EXCERPTED RECORDS:
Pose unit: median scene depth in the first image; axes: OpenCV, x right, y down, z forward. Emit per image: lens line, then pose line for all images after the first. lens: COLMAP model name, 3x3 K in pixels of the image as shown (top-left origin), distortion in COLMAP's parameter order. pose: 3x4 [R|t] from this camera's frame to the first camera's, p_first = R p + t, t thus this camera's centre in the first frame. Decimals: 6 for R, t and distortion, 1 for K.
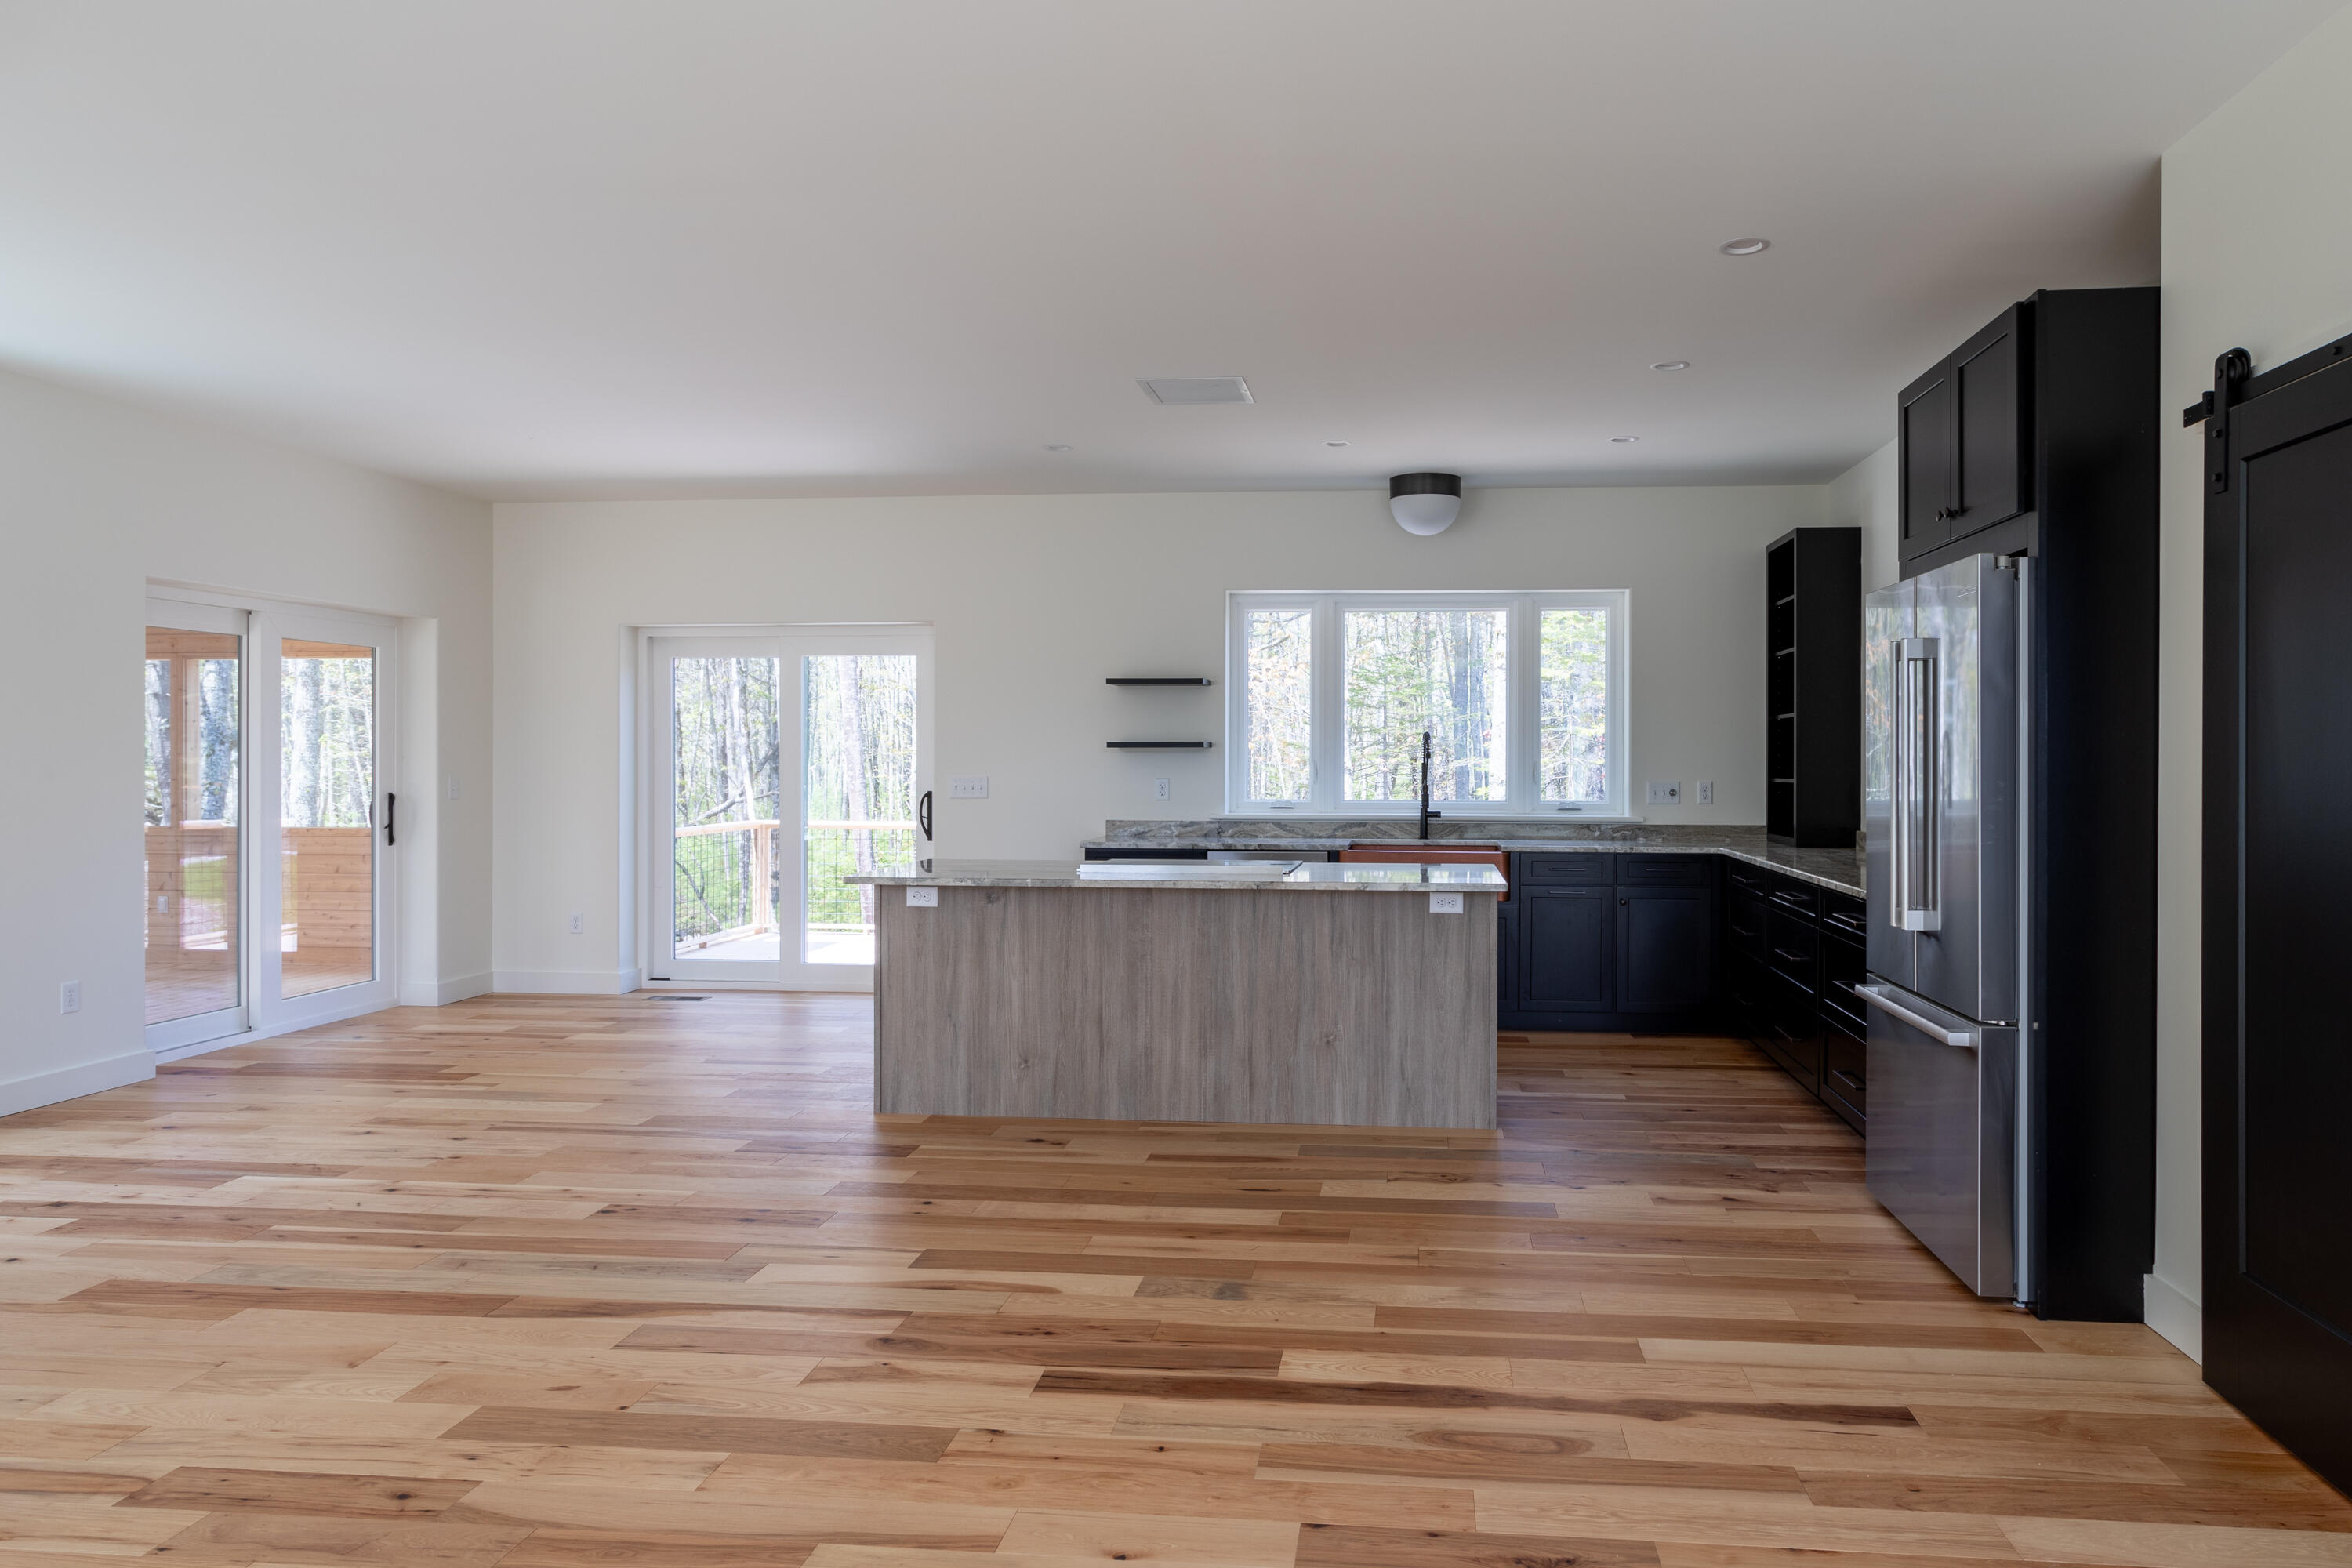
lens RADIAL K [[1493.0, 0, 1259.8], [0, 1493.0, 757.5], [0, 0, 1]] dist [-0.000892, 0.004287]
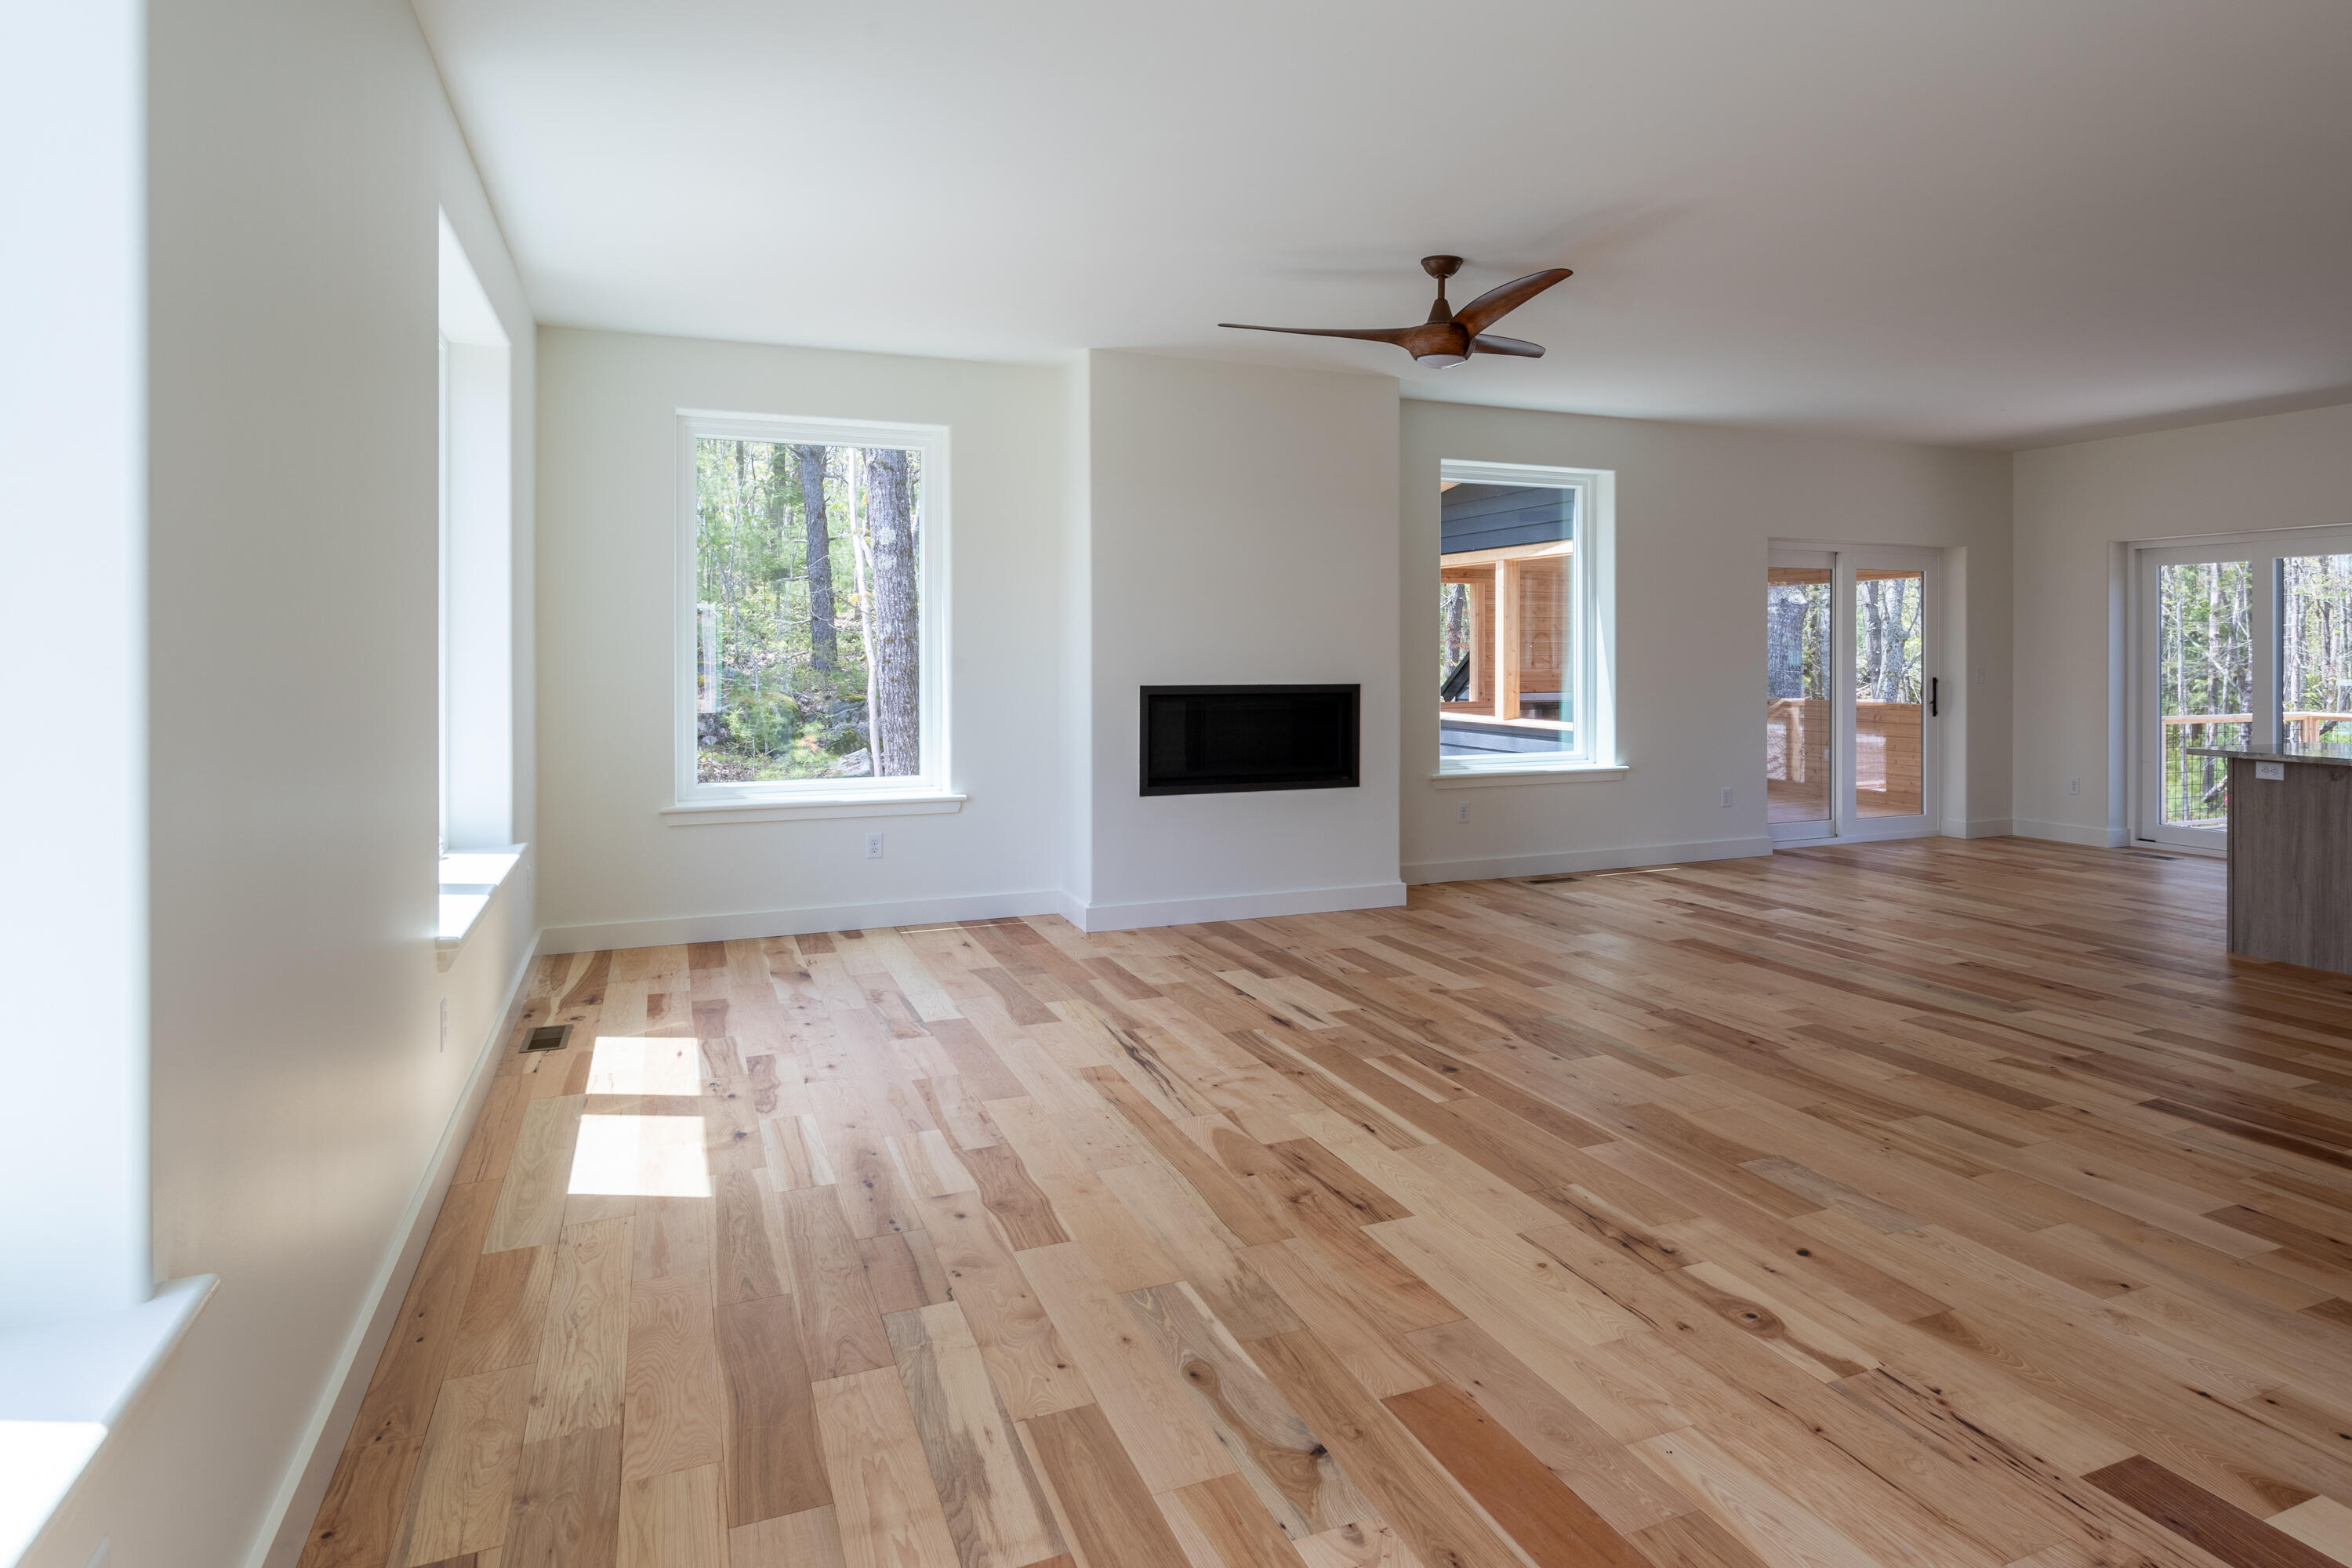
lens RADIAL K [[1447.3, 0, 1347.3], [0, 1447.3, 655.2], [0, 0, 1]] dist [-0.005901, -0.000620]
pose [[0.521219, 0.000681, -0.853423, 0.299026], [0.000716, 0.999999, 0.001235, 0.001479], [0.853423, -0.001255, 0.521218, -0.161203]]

---

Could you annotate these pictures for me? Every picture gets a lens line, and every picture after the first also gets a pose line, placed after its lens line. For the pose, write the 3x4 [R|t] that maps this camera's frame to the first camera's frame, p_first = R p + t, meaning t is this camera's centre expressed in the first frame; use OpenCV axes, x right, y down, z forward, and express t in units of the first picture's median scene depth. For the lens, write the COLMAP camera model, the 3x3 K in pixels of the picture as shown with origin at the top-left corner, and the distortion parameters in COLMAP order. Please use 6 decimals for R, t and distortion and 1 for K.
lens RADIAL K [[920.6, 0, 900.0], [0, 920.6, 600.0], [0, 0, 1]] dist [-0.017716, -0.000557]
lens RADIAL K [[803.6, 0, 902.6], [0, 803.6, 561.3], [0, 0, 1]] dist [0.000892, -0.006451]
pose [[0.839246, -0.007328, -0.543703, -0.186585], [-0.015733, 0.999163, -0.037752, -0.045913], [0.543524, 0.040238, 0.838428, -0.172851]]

YOUR GOAL:
Format everything from the line containing "Pose unit: median" down to the line containing "-0.001255, 0.521218, -0.161203]]" as a JSON list of strings, one string per line, skipping blank lines and leaving out the pictures.

SOLUTION FOR THIS EXERCISE:
[
  "Pose unit: median scene depth in the first image; axes: OpenCV, x right, y down, z forward. Emit per image: lens line, then pose line for all images after the first. lens: COLMAP model name, 3x3 K in pixels of the image as shown (top-left origin), distortion in COLMAP's parameter order. pose: 3x4 [R|t] from this camera's frame to the first camera's, p_first = R p + t, t thus this camera's centre in the first frame. Decimals: 6 for R, t and distortion, 1 for K.",
  "lens RADIAL K [[1493.0, 0, 1259.8], [0, 1493.0, 757.5], [0, 0, 1]] dist [-0.000892, 0.004287]",
  "lens RADIAL K [[1447.3, 0, 1347.3], [0, 1447.3, 655.2], [0, 0, 1]] dist [-0.005901, -0.000620]",
  "pose [[0.521219, 0.000681, -0.853423, 0.299026], [0.000716, 0.999999, 0.001235, 0.001479], [0.853423, -0.001255, 0.521218, -0.161203]]"
]